Kontroversi berfokus pada waktu penjualan
Perdebatannya bukan pada jumlah 32 bitcoin itu sendiri, tetapi pada waktu terjadinya transaksi ini. Menurut laporan, Strategy sebelumnya menggunakan sekitar $1,38 miliar kas untuk membayar obligasi konversibel senilai $1,5 miliar yang jatuh tempo pada 2029; sambil itu, perusahaan membeli 24.869 bitcoin melalui STRC, sehingga cadangan kas perusahaan menyusut.
Kritikus berpendapat bahwa pengaturan semacam ini terjadi sebelum pembayaran dividen bulanan STRC, yang dapat membuat pasar khawatir bahwa perusahaan akan perlu terus menjual bitcoin untuk menutupi dividen atau tekanan utang, sehingga melemahkan narasi aslinya.
STRC dan MSTR bergerak turun secara bersamaan
Laporan menyebutkan bahwa saham preferen berkelanjutan STRC dari Strategy telah jatuh dari nilai nominal 100 dolar menjadi sekitar 94,84 dolar.
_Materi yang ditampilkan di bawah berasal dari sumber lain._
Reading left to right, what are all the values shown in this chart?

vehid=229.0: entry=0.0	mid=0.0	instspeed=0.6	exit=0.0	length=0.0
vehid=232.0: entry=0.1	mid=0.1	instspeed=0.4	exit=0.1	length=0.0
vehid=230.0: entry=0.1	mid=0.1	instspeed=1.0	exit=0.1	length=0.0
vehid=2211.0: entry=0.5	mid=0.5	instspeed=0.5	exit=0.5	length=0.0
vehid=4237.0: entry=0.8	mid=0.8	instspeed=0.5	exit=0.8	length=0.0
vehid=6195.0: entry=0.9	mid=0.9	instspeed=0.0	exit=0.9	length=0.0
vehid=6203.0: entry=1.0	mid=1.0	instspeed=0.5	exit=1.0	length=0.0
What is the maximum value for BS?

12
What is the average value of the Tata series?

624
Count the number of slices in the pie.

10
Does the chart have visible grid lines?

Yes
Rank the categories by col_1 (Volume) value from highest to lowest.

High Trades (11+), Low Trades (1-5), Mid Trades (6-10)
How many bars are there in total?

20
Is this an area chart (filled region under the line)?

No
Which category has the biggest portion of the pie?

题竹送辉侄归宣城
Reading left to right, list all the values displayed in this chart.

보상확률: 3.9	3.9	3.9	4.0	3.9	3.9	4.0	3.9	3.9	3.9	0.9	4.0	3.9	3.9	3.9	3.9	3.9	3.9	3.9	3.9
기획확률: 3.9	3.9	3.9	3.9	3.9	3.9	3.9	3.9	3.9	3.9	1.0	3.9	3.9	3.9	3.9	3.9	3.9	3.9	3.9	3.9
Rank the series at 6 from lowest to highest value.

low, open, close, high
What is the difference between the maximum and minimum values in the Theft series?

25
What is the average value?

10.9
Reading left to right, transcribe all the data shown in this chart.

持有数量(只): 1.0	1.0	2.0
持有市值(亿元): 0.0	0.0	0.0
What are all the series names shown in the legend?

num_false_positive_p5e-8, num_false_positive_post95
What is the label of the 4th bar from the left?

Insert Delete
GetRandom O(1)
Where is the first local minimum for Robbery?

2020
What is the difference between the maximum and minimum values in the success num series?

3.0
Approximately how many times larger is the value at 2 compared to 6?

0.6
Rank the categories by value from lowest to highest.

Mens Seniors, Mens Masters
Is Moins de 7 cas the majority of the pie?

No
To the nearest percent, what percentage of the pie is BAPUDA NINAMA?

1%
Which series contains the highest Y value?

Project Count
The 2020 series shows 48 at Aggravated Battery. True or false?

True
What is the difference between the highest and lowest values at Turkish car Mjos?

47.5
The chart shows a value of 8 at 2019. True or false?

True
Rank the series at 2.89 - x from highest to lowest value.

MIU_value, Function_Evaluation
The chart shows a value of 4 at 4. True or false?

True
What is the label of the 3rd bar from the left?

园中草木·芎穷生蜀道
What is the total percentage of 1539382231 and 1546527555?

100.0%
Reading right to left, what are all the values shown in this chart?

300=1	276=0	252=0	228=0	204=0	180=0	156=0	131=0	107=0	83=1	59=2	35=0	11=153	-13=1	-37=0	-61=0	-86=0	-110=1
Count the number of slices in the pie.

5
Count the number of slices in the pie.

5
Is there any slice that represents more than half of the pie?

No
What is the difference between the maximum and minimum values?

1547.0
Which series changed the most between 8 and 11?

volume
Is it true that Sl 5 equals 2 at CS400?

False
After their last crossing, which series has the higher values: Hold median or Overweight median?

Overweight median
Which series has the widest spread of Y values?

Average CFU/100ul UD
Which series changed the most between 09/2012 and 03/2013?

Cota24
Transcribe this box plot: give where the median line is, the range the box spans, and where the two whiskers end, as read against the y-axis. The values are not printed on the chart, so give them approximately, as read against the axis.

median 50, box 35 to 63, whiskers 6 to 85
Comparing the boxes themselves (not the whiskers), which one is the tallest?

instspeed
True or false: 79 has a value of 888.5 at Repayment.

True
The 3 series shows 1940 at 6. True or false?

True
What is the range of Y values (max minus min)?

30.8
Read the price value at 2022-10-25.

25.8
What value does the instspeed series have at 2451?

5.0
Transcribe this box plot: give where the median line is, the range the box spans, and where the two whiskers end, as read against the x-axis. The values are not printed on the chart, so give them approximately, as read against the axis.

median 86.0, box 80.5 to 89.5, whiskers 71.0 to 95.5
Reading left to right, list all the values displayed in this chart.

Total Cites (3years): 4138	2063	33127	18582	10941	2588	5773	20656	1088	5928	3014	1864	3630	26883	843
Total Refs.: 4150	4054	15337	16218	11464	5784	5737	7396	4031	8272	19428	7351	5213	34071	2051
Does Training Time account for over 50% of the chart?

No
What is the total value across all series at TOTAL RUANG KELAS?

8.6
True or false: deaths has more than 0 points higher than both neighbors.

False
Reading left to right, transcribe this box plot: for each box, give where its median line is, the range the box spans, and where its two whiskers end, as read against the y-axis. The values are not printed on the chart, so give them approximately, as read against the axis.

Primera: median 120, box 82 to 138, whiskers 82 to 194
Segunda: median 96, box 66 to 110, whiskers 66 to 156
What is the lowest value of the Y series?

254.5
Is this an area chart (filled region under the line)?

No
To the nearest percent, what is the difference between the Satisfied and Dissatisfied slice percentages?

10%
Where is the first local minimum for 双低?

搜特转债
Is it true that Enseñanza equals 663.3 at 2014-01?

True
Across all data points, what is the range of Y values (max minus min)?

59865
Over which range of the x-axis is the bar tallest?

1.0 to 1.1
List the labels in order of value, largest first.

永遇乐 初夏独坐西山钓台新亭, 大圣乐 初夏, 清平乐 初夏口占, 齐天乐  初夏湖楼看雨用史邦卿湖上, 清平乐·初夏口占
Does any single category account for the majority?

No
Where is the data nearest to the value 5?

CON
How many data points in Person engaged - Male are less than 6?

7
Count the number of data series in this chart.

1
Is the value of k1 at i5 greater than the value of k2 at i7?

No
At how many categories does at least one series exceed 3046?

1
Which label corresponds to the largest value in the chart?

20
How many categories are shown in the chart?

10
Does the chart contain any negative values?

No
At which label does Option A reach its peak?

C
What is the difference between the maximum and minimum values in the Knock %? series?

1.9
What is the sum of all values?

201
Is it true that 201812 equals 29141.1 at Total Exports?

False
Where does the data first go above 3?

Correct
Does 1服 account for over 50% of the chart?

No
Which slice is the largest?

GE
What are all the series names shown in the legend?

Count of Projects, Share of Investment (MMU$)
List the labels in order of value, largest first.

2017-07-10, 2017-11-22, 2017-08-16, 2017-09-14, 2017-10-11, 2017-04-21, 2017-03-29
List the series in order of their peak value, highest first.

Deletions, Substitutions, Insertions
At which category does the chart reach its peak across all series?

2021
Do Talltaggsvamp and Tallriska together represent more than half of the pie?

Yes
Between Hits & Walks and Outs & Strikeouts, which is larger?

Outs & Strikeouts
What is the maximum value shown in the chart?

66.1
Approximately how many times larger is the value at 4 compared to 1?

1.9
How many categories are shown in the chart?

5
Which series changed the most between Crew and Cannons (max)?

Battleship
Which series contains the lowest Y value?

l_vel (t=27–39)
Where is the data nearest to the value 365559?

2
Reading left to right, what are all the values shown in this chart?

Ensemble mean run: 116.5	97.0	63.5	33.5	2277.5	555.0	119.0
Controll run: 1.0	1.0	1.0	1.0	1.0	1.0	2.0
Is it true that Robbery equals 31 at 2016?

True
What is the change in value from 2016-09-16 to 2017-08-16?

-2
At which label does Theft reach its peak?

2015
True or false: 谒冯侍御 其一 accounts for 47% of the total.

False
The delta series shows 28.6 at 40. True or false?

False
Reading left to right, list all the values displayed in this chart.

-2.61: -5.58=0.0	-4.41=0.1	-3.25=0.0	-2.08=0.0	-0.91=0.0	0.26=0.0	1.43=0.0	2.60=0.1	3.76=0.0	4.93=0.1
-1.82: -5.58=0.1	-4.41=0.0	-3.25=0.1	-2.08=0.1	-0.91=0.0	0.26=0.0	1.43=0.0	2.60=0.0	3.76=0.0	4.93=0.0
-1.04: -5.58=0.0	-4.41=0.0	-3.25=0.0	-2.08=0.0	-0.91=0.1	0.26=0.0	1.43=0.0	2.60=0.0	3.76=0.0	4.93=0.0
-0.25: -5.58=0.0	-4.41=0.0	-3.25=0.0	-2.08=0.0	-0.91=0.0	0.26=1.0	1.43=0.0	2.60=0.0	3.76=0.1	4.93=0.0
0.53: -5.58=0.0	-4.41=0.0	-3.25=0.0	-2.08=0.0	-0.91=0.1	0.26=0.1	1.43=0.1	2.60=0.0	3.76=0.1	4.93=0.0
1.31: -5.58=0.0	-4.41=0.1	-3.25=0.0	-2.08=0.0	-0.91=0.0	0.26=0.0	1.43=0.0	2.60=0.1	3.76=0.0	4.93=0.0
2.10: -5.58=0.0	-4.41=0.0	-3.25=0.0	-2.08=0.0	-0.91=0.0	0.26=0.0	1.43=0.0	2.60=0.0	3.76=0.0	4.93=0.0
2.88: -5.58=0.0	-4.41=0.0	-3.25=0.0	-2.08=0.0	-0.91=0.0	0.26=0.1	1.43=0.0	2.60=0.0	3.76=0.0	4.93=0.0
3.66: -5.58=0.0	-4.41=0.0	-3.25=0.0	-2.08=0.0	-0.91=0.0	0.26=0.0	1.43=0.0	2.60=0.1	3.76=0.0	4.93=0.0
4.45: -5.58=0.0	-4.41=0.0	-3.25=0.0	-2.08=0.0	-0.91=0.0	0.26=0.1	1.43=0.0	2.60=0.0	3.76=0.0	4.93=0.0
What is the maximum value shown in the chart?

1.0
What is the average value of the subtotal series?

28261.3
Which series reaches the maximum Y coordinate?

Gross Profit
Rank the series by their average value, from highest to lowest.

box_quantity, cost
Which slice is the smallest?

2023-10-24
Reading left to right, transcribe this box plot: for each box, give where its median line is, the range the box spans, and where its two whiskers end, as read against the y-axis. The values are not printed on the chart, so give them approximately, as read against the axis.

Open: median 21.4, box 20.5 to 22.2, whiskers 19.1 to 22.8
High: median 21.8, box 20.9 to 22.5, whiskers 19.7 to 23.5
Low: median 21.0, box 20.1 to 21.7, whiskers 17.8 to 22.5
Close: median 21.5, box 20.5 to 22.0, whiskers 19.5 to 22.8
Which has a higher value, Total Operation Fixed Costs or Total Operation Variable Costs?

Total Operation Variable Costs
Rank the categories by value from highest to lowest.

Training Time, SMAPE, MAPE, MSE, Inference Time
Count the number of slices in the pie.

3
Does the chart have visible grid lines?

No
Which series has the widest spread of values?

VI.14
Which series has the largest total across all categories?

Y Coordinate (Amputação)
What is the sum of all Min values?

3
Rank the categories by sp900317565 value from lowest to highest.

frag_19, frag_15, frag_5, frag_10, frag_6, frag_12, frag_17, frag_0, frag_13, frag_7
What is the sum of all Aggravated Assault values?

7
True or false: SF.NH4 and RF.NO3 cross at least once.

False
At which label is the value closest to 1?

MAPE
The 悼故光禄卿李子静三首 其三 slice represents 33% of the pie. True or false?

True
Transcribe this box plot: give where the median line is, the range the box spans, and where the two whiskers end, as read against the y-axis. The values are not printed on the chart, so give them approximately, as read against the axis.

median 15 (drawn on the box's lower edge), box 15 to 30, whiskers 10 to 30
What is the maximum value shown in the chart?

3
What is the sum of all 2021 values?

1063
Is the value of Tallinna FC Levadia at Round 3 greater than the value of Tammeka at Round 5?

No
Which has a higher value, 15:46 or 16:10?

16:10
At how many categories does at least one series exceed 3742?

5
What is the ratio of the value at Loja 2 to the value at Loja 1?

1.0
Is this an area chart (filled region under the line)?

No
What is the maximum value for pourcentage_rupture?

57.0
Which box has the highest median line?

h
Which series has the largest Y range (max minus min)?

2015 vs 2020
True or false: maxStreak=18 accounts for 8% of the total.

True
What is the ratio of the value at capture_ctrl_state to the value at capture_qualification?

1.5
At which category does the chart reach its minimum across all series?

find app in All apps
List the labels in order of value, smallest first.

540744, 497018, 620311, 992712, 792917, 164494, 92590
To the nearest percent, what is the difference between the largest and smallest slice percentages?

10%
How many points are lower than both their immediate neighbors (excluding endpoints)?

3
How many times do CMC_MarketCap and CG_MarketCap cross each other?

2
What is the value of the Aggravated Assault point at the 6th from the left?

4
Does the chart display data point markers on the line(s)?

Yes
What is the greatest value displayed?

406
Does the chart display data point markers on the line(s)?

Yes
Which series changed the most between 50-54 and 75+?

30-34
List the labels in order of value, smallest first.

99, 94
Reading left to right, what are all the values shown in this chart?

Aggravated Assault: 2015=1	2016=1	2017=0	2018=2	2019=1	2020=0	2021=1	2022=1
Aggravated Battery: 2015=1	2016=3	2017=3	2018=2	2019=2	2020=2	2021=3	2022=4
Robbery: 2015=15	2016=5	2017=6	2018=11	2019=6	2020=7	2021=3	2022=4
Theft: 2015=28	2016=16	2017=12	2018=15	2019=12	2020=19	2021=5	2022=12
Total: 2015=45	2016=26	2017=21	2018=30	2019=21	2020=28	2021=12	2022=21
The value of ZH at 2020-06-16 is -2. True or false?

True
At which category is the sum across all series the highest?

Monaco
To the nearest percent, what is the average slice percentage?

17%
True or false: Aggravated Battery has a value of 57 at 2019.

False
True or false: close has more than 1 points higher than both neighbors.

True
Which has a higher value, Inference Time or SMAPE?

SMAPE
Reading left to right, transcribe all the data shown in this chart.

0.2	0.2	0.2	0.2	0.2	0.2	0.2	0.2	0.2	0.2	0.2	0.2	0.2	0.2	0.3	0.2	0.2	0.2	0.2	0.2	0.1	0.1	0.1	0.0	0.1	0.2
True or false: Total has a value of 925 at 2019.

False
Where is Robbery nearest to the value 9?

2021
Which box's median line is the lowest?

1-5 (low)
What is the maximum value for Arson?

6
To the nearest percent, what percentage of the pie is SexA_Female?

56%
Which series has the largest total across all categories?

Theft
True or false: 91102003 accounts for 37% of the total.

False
Saham biasa MSTR juga mengalami penurunan signifikan sejak pembukaan hari Senin, mencerminkan kekhawatiran investor terhadap biaya pembiayaan dan struktur leverage-nya.
Beberapa analis menafsirkan penyimpangan STRC dari nilai nominal sebagai sinyal tekanan terhadap "roda gigi leverage bitcoin" perusahaan. Mereka berpendapat bahwa jika biaya pembiayaan saham preferen meningkat dan premi bersih aset menyempit, perusahaan mungkin akan lebih bergantung pada penerbitan saham tambahan, atau terus menjual sejumlah kecil bitcoin jika diperlukan.
Pandangan institusional masih berbeda
Namun, tidak semua analisis menunjukkan pelemahan struktural. Ada juga ahli yang berpendapat bahwa operasi Strategy ini pada dasarnya tetap merupakan manajemen neraca, hanya saja penanganannya kurang optimal di fase sensitif makro, sehingga memperbesar emosi pasar.
Pandangan semacam ini berpendapat bahwa penurunan STRC ke kisaran $95–$97 memang akan meningkatkan biaya pembiayaan prioritas dan mempersempit ruang perusahaan untuk terus memperbanyak posisi Bitcoin melalui pembiayaan, tetapi investor institusional lebih cenderung melihatnya sebagai gesekan leverage, bukan awal dari penurunan yang tak terkendali.
Laporan tersebut juga menyebutkan bahwa jika Strategy ingin menambah cadangan dolar dan menghindari penjualan aset dalam skala lebih besar, langkah selanjutnya yang lebih mungkin diambil adalah penerbitan terarah MSTR, atau penyesuaian pembagian dividen STRC untuk meredakan tekanan kas.
Informasi tambahan: Sebelum penerbitan, bitcoin diperdagangkan sekitar $65.560, dengan penurunan 24 jam sebesar 3,1%. Artikel tersebut menyatakan bahwa fokus pasar jangka pendek masih akan berputar pada apakah Strategy akan terus menjual bitcoin, serta apakah perubahan ini akan lebih lanjut memengaruhi kepercayaan investor terhadap model kas bitcoin-nya.